(SOURCE PASSAGE begins)
The IMPC has developed a new, innovative way to display data so that you can compare knockout mouse lines for different genes that share the same trait, or all phenotypes for one gene.

‘Data is only as good as the tools available to analyze it.’ So starts the latest paper from the International Mouse Phenotyping Consortium, which is aiming to create a catalogue of mouse traits that shed light on the functions of 20,000 mammalian genes. Published in Nature Methods, Gagarine Yaikhom and the other authors from MRC Harwell’s Biocomputing team describe their latest tool, designed to maximise the potential of IMPC data – Phenoview.

Phenoview has been specially developed for the IMPC, and is therefore carefully tailored to make sifting through, viewing and comparing large swathes of genotype-phenotype data as effortless as possible. It is publically available and can be accessed via the sidebar of the IMPC website.

The first thing you see as you enter Phenoview is a heatmap. This huge grid gives an overview of all IMPC results, with phenotyping tests listed down the side and the genes laid out along the top. There are many additional features; for example, you can choose to only see results from certain centres, adjust the statistical stringency using a slider scale, or just show significant results. There are two ways of finding data – either browse for genes of interest by selecting the genes, procedures and parameters you are interested in from the relevant lists, or use the search box to go straight to the results for a specific gene.
(SOURCE PASSAGE ends)
▶ **INSTRUCTIONS TO FOLLOW**
In the passage about Phenoview, where on the IMPC website can the tool be accessed?
(DATASET ENTRIES begins)
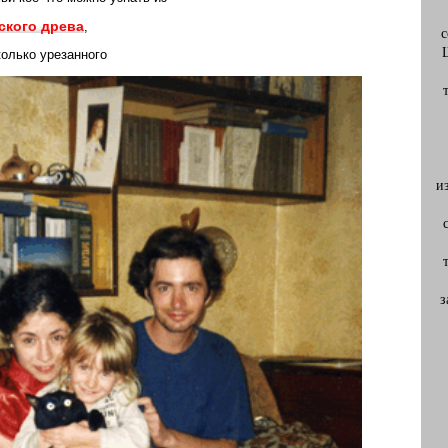
ского древа
,
с
колько урезанного
и
з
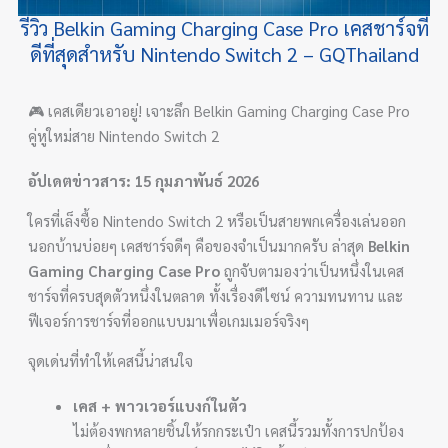
รีวิว Belkin Gaming Charging Case Pro เคสชาร์จที่
ดีที่สุดสำหรับ Nintendo Switch 2 – GQThailand
🎮 เคสเดียวเอาอยู่! เจาะลึก Belkin Gaming Charging Case Pro
คู่หูใหม่สาย Nintendo Switch 2
อัปเดตข่าวสาร: 15 กุมภาพันธ์ 2026
ใครที่เล็งซื้อ Nintendo Switch 2 หรือเป็นสายพกเครื่องเล่นออก
นอกบ้านบ่อยๆ เคสชาร์จดีๆ คือของจำเป็นมากครับ ล่าสุด
Belkin
Gaming Charging Case Pro
ถูกจับตามองว่าเป็นหนึ่งในเคส
ชาร์จที่ครบสุดตัวหนึ่งในตลาด ทั้งเรื่องดีไซน์ ความทนทาน และ
ฟีเจอร์การชาร์จที่ออกแบบมาเพื่อเกมเมอร์จริงๆ
จุดเด่นที่ทำให้เคสนี้น่าสนใจ
เคส + พาวเวอร์แบงก์ในตัว
ไม่ต้องพกหลายชิ้นให้รกกระเป๋า เคสนี้รวมทั้งการปกป้อง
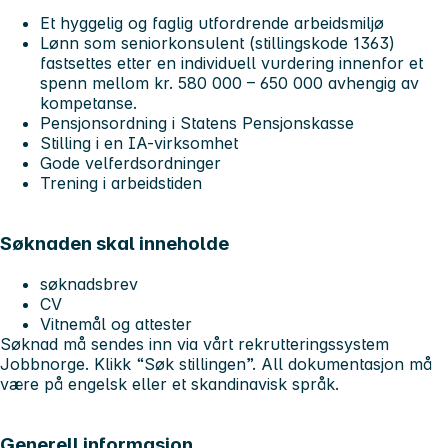
Et hyggelig og faglig utfordrende arbeidsmiljø
Lønn som seniorkonsulent (stillingskode 1363)
fastsettes etter en individuell vurdering innenfor et
spenn mellom kr. 580 000 – 650 000 avhengig av
kompetanse.
Pensjonsordning i Statens Pensjonskasse
Stilling i en IA-virksomhet
Gode velferdsordninger
Trening i arbeidstiden
Søknaden skal inneholde
søknadsbrev
CV
Vitnemål og attester
Søknad må sendes inn via vårt rekrutteringssystem
Jobbnorge. Klikk “Søk stillingen”. All dokumentasjon må
være på engelsk eller et skandinavisk språk.
Generell informasjon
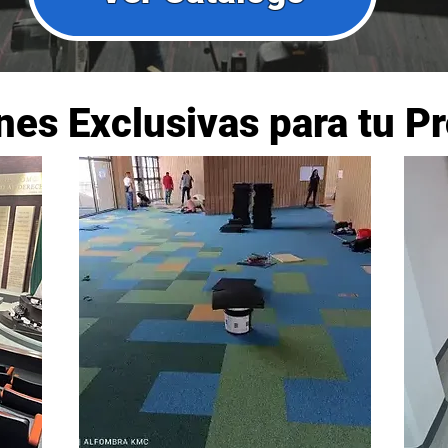
es Exclusivas para tu P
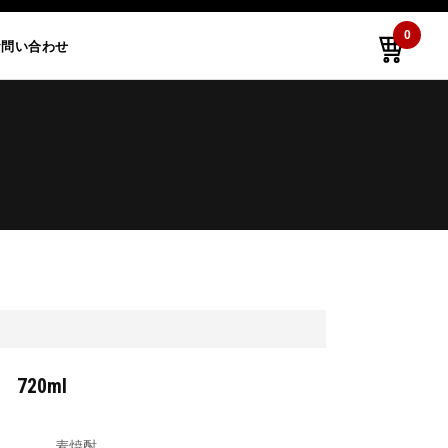
0
お問い合わせ
720ml
麦焼酎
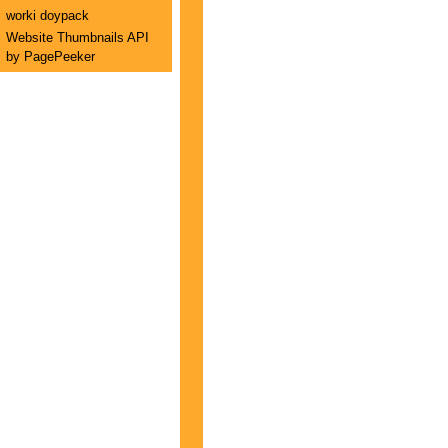
worki doypack
Website Thumbnails API
by PagePeeker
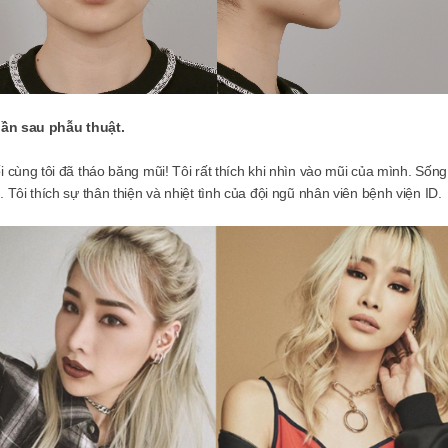
uần sau phẫu thuật.
i cùng tôi đã tháo băng mũi! Tôi rất thích khi nhìn vào mũi của mình. Sống
 Tôi thích sự thân thiện và nhiệt tình của đội ngũ nhân viên bệnh viện ID.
(DATASET ENTRIES ends)
▶ **EXERCISE ANSWER**
It can be accessed via the sidebar of the IMPC website.